Input data:
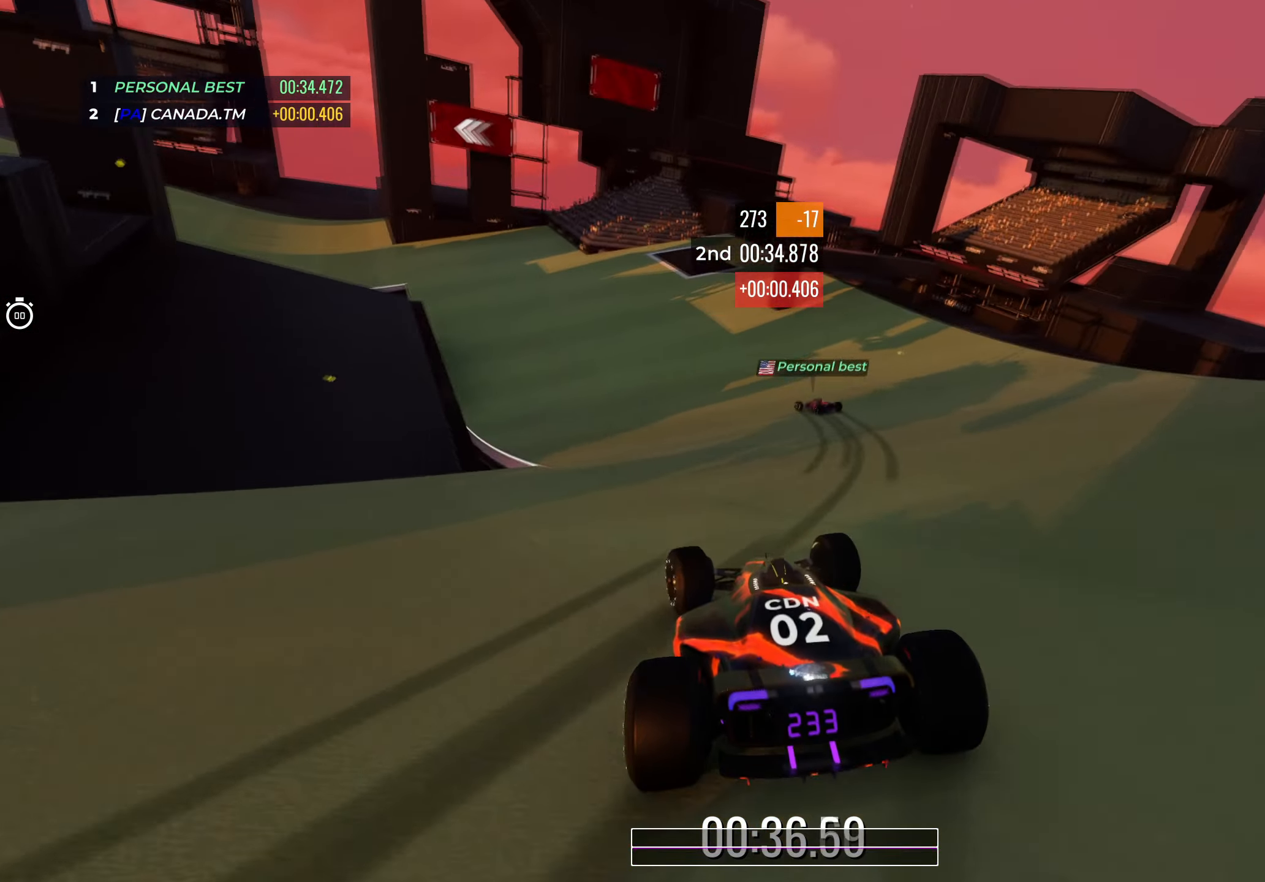
{"keys": ["left", "up"], "events": [[33, "left", "down"], [233, "left", "up"], [333, "left", "down"]]}
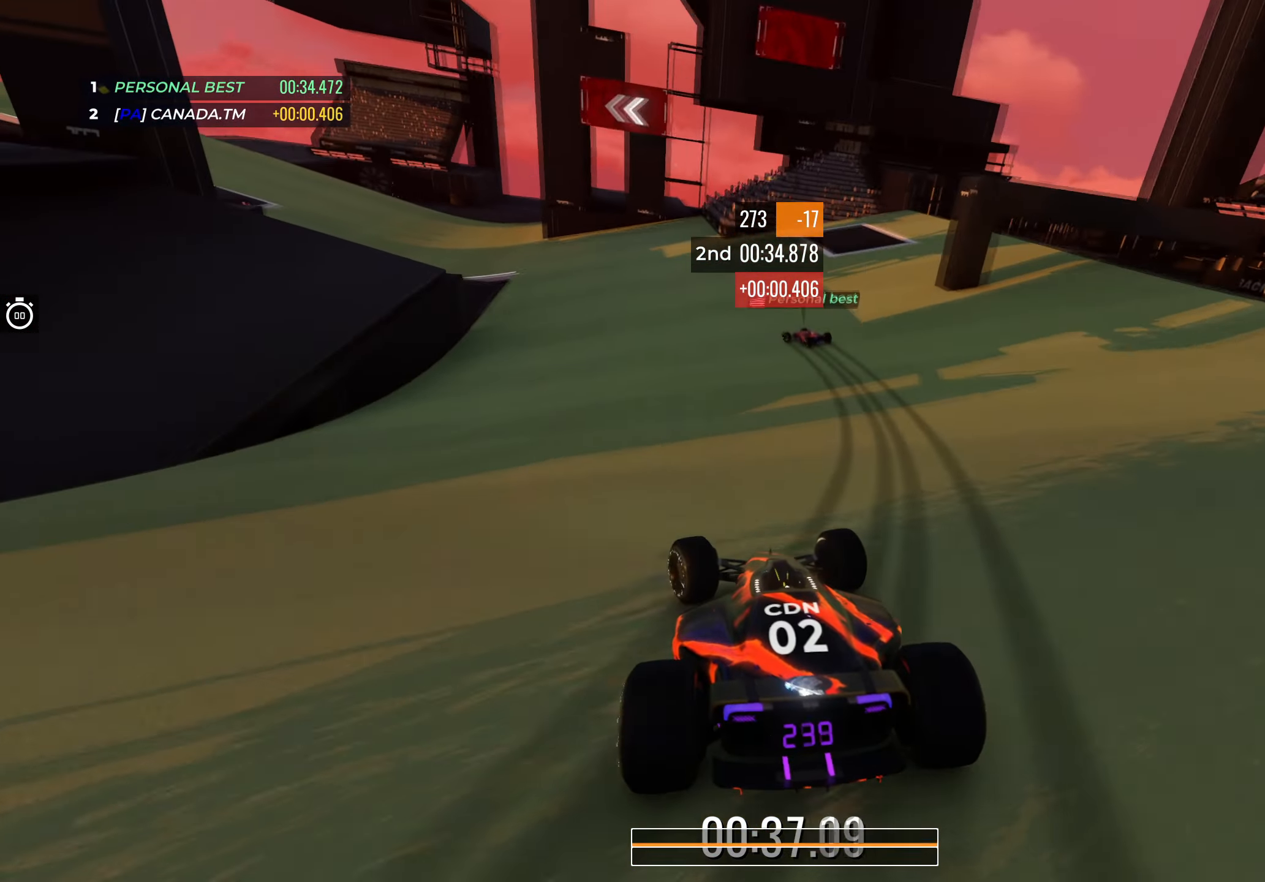
{"keys": ["left", "up"], "events": [[33, "left", "up"], [67, "left", "down"], [283, "left", "up"], [467, "left", "down"]]}
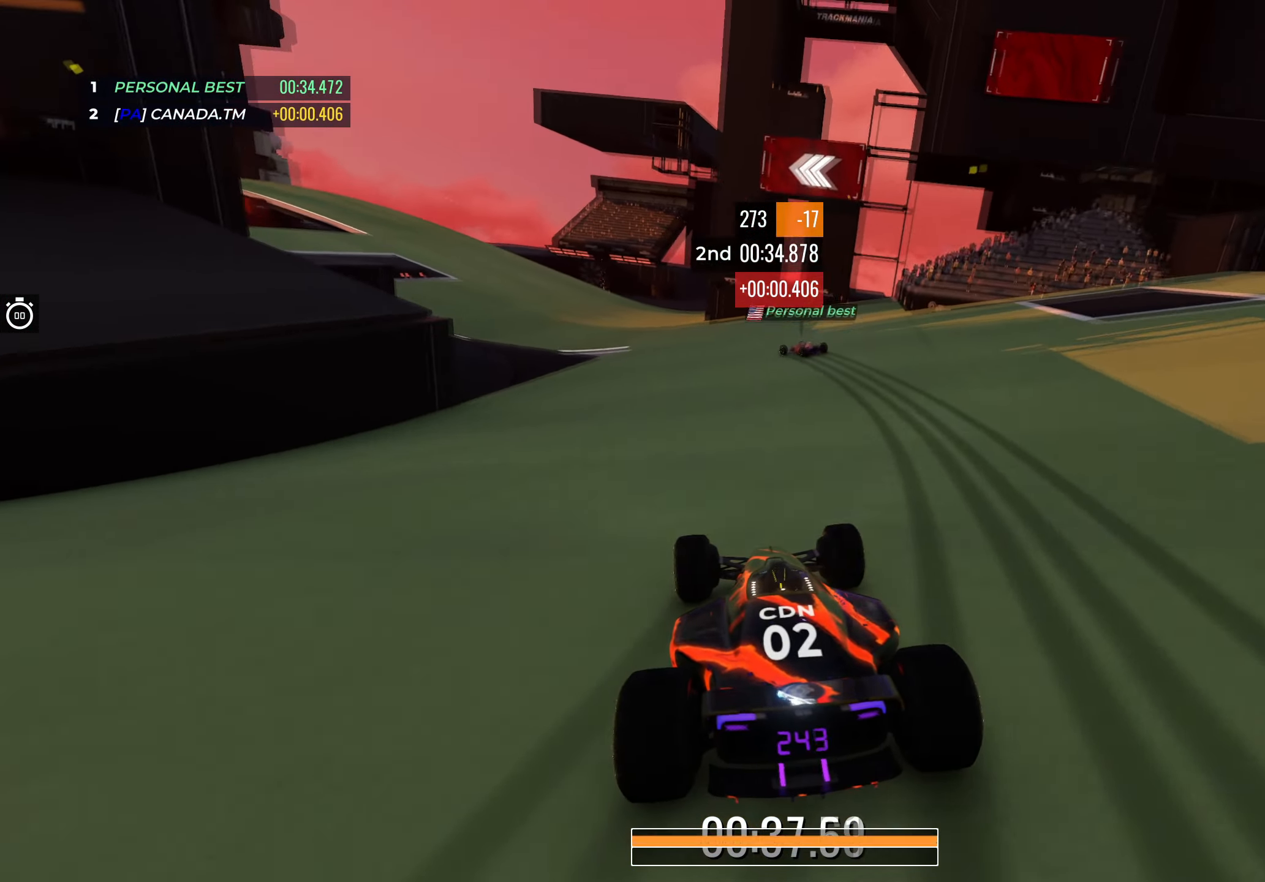
{"keys": ["left", "up"], "events": [[267, "left", "up"], [367, "left", "down"]]}
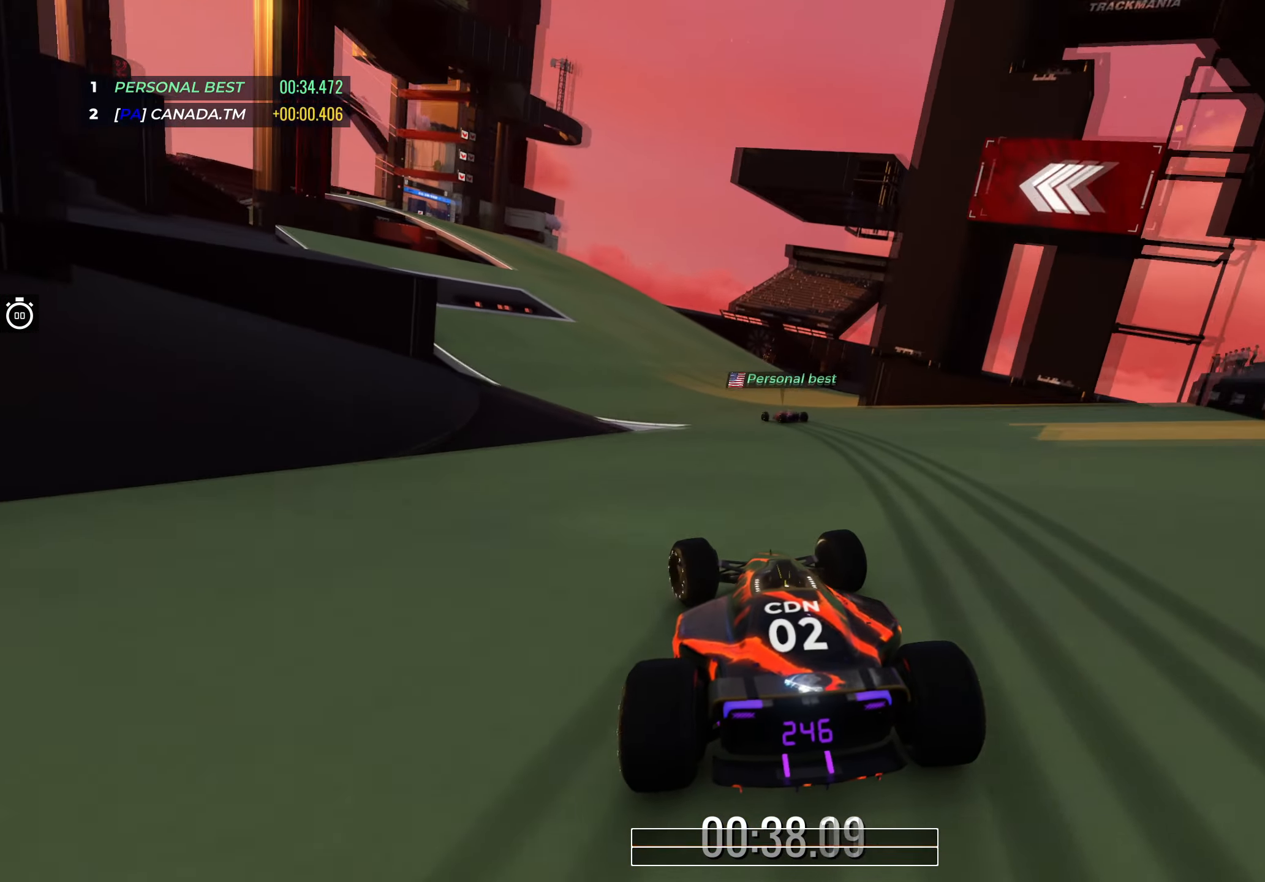
{"keys": ["left", "up"], "events": [[50, "left", "up"], [133, "left", "down"], [300, "left", "up"], [383, "left", "down"]]}
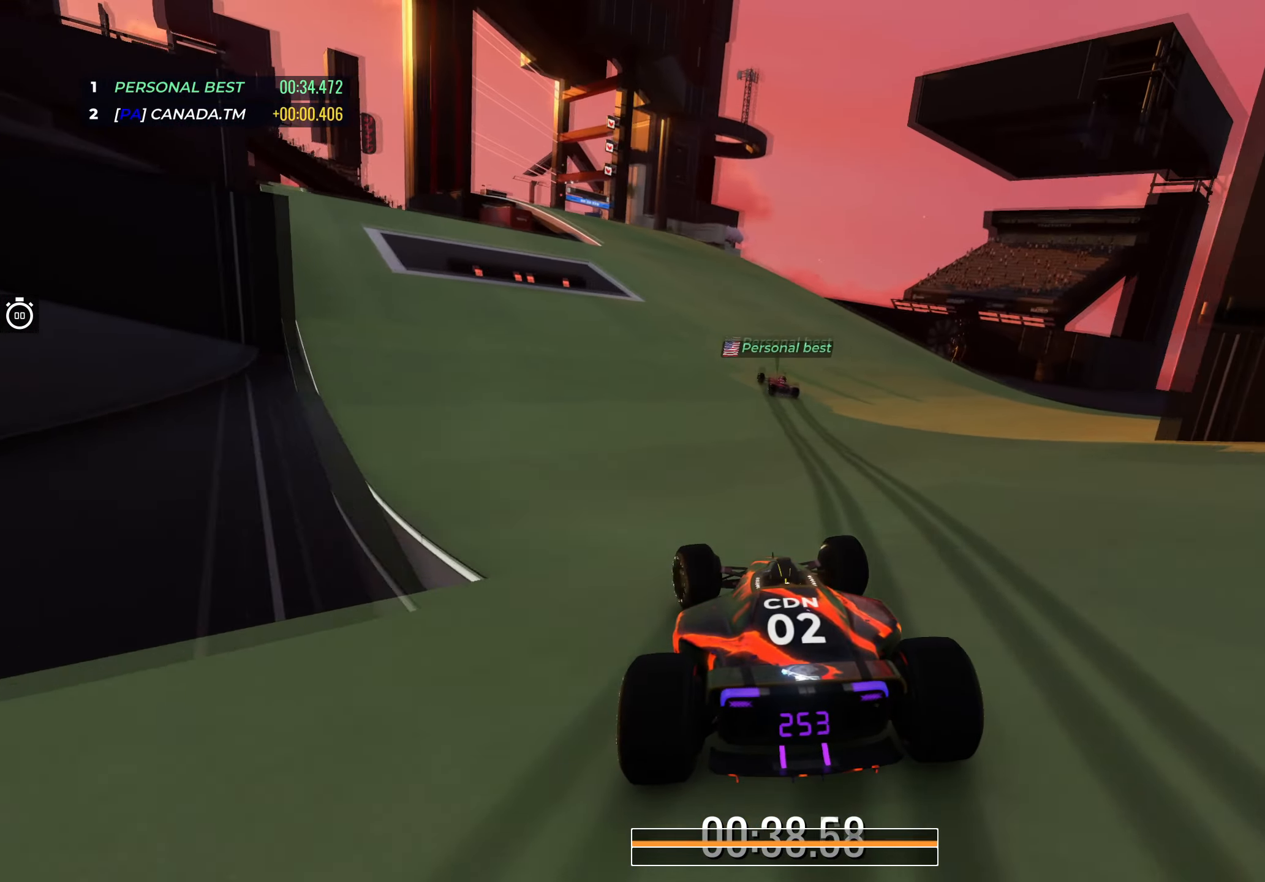
{"keys": ["left", "up"], "events": [[50, "left", "up"], [300, "left", "down"]]}
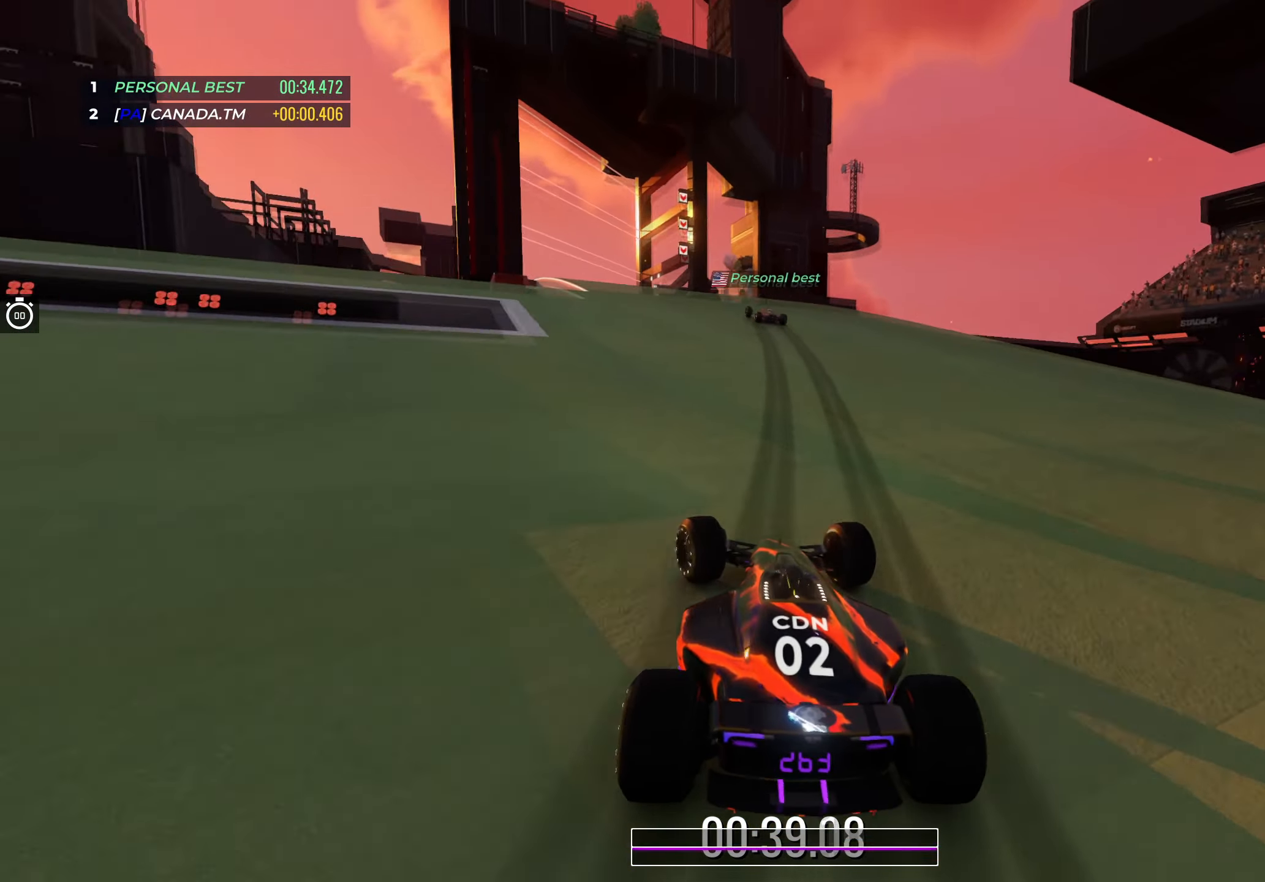
{"keys": ["up"], "events": [[67, "left", "up"], [150, "left", "down"], [283, "left", "up"]]}
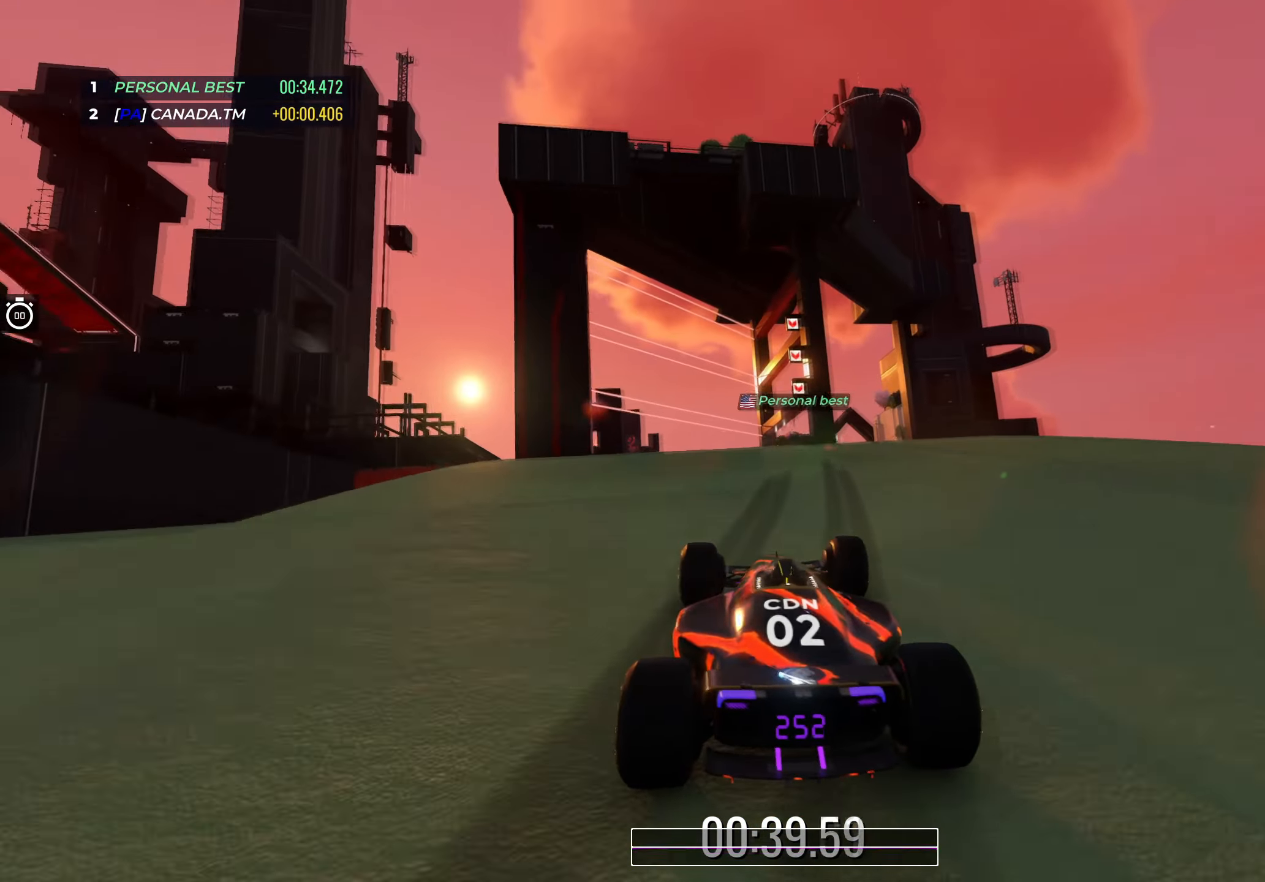
{"keys": ["up"], "events": [[100, "right", "down"], [200, "right", "up"]]}
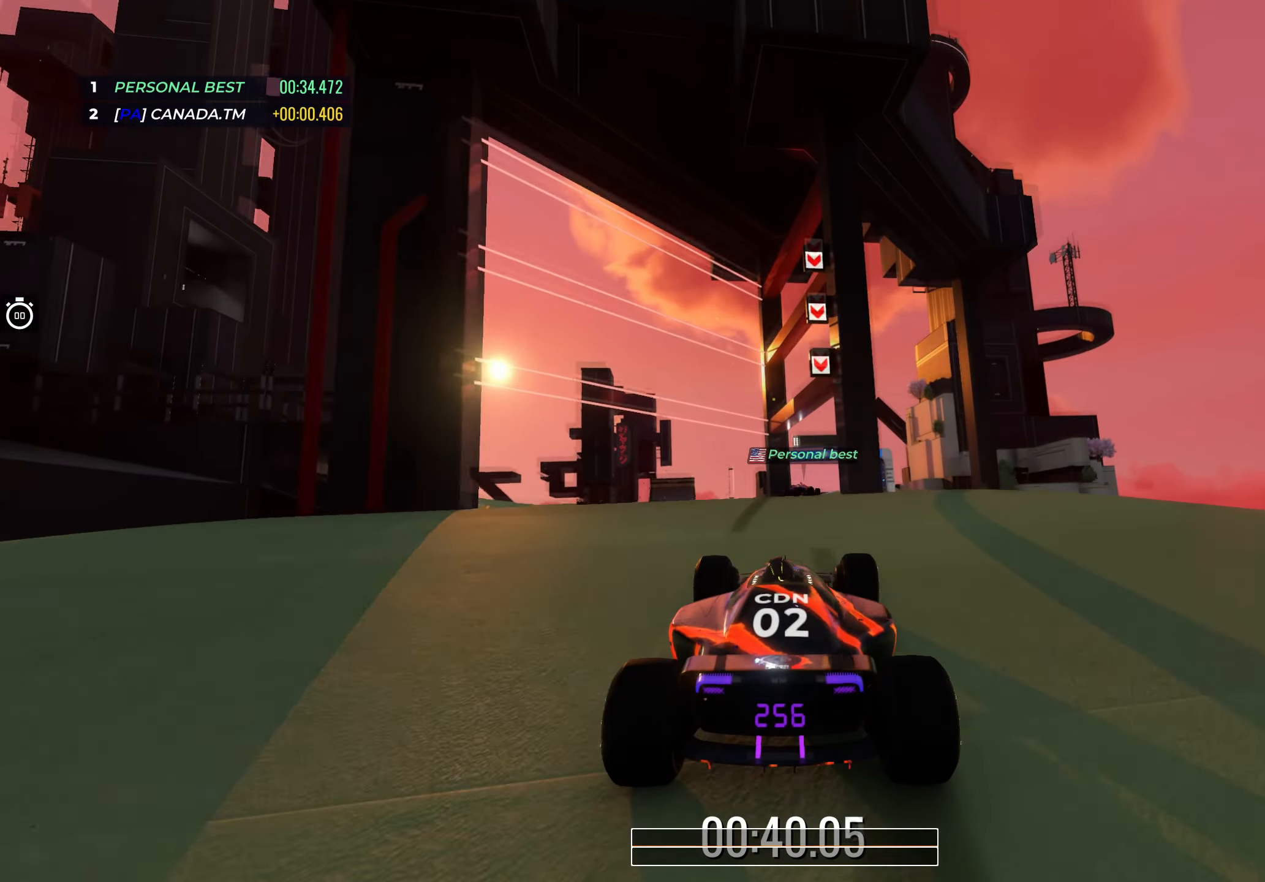
{"keys": ["left", "up"], "events": [[166, "right", "down"], [283, "right", "up"], [500, "left", "down"]]}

Task description: Only the text of the entries belongs in the answer, copied exactly; the pictures stay out.

Expected output:
{"keys": ["left", "up"], "events": [[33, "left", "down"], [233, "left", "up"], [333, "left", "down"]]}
{"keys": ["left", "up"], "events": [[33, "left", "up"], [67, "left", "down"], [283, "left", "up"], [467, "left", "down"]]}
{"keys": ["left", "up"], "events": [[267, "left", "up"], [367, "left", "down"]]}
{"keys": ["left", "up"], "events": [[50, "left", "up"], [133, "left", "down"], [300, "left", "up"], [383, "left", "down"]]}
{"keys": ["left", "up"], "events": [[50, "left", "up"], [300, "left", "down"]]}
{"keys": ["up"], "events": [[67, "left", "up"], [150, "left", "down"], [283, "left", "up"]]}
{"keys": ["up"], "events": [[100, "right", "down"], [200, "right", "up"]]}
{"keys": ["left", "up"], "events": [[166, "right", "down"], [283, "right", "up"], [500, "left", "down"]]}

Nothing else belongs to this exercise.